▶ _The task_
Some lines hold the string "KiCad". Copy all of them from the material that follows.

--*--

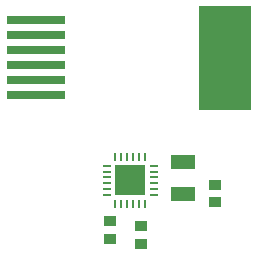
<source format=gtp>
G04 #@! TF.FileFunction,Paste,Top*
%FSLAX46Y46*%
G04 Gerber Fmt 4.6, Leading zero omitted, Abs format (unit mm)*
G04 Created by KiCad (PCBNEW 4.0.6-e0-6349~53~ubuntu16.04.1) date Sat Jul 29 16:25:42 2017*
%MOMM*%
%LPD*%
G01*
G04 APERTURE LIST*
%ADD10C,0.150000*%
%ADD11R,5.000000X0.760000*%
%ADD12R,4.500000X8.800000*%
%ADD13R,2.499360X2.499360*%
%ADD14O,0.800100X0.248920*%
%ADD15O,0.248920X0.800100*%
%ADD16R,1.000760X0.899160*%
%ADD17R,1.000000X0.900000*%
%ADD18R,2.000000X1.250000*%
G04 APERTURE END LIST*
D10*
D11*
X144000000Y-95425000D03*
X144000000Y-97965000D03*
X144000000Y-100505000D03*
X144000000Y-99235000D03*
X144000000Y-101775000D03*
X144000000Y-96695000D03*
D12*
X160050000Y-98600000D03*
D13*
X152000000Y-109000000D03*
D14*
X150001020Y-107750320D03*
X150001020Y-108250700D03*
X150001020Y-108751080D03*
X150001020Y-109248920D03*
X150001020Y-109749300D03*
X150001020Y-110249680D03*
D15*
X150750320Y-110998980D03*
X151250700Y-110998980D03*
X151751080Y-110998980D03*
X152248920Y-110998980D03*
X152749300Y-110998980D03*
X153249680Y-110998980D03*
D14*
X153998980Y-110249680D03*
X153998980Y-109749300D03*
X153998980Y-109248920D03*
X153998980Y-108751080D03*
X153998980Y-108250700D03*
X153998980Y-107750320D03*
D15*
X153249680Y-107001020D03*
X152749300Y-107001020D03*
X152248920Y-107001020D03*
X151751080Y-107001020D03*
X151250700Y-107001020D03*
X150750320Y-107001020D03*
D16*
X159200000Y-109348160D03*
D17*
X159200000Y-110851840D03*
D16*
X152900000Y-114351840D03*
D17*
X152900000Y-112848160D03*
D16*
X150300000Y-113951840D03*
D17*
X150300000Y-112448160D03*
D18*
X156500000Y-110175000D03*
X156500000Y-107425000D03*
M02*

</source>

--*--

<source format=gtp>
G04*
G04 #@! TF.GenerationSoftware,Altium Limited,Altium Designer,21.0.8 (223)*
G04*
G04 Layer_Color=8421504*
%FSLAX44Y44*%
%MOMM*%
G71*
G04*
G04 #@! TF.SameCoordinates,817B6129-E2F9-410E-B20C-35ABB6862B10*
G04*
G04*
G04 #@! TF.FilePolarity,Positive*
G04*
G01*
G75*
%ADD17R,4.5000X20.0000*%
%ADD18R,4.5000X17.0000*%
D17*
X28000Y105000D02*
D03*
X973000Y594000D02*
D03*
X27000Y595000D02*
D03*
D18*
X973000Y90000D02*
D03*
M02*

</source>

--*--

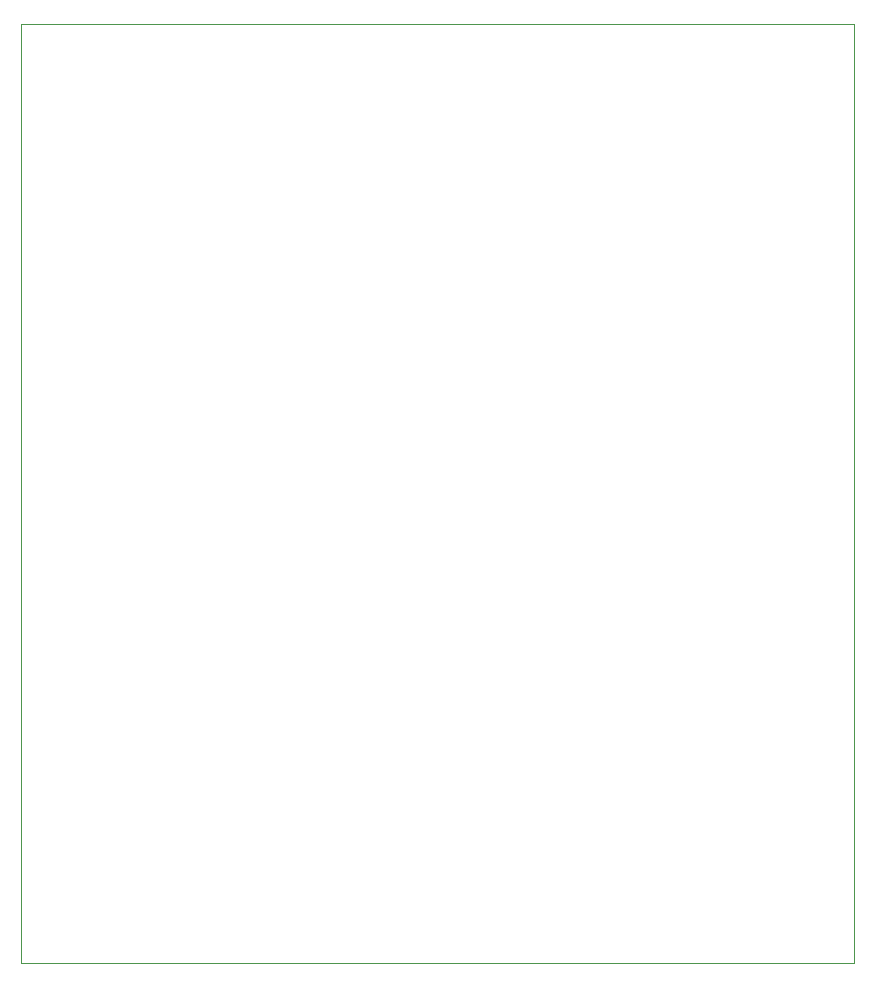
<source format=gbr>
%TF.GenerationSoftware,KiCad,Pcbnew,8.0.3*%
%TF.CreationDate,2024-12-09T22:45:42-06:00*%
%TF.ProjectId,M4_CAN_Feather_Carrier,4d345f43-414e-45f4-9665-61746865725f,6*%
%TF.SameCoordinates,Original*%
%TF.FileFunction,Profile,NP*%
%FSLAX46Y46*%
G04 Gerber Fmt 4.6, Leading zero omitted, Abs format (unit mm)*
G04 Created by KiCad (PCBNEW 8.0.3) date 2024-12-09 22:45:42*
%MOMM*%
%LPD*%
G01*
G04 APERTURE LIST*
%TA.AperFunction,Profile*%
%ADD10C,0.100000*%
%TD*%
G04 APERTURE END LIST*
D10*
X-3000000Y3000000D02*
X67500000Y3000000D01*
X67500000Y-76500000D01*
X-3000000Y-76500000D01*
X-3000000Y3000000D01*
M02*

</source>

--*--

▶ _The completed task_
G04 Created by KiCad (PCBNEW 4.0.6-e0-6349~53~ubuntu16.04.1) date Sat Jul 29 16:25:42 2017*
%TF.GenerationSoftware,KiCad,Pcbnew,8.0.3*%
G04 Created by KiCad (PCBNEW 8.0.3) date 2024-12-09 22:45:42*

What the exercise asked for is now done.